Aides renforcées pour les entreprises et le secteur du tourisme

  • Deux dispositifs existants voient leurs conditions d'accès élargies, et deux sont à l'étude
  • Le ministre a par ailleurs promis d'accélérer les procédures de remboursement pour les sommes inférieures à 50 000 euros

PARIS : Les aides pour les entreprises affectées par les restrictions sanitaires vont être renforcées et élargies, particulièrement pour le secteur du tourisme, a annoncé lundi le gouvernement, au moment où le variant Omicron déferle et menace l'économie française.
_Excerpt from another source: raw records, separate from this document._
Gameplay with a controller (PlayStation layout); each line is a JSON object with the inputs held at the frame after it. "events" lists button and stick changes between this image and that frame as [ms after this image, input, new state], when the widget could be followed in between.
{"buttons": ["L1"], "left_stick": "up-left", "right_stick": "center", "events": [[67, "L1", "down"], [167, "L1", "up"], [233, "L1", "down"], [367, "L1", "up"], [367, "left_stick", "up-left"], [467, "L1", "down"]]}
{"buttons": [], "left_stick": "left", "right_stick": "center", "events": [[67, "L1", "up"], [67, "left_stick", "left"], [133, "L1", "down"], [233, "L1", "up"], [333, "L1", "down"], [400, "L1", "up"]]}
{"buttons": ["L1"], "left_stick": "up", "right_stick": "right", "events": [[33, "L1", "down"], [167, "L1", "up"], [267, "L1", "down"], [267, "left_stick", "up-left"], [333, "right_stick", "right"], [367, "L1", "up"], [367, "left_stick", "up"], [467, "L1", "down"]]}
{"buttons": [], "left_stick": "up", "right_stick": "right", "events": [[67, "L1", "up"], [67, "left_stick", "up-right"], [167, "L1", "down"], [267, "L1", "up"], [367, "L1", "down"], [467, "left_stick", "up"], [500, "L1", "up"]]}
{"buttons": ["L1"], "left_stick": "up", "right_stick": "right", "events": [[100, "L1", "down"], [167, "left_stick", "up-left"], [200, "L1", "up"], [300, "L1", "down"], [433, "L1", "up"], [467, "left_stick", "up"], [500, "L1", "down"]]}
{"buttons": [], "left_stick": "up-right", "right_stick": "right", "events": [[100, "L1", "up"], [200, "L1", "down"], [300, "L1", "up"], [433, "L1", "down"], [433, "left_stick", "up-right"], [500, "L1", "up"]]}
Deux dispositifs existants voient leurs conditions d'accès élargies, et deux sont à l'étude. Des dispositions pour lesquelles "il n'y a pas de difficultés budgétaires", a assuré le ministre de l'Economie et des Finances Bruno Le Maire, à l'issue d'une réunion à Bercy réunissant les organisations patronales, et plusieurs représentants du tourisme, de l'hôtellerie et de la restauration.

Toutes les entreprises faisant l'objet de mesures de restrictions sanitaires bénéficieront de l'activité partielle sans reste à charge, a indiqué M. Le Maire.

Les bases du déclenchement de ce dispositif sont élargies et "toutes les entreprises qui auront perdu 65% de leur chiffre d'affaires", contre 80% jusqu'à présent, seront éligibles au remboursement de l'activité partielle à 100% sans reste à charge.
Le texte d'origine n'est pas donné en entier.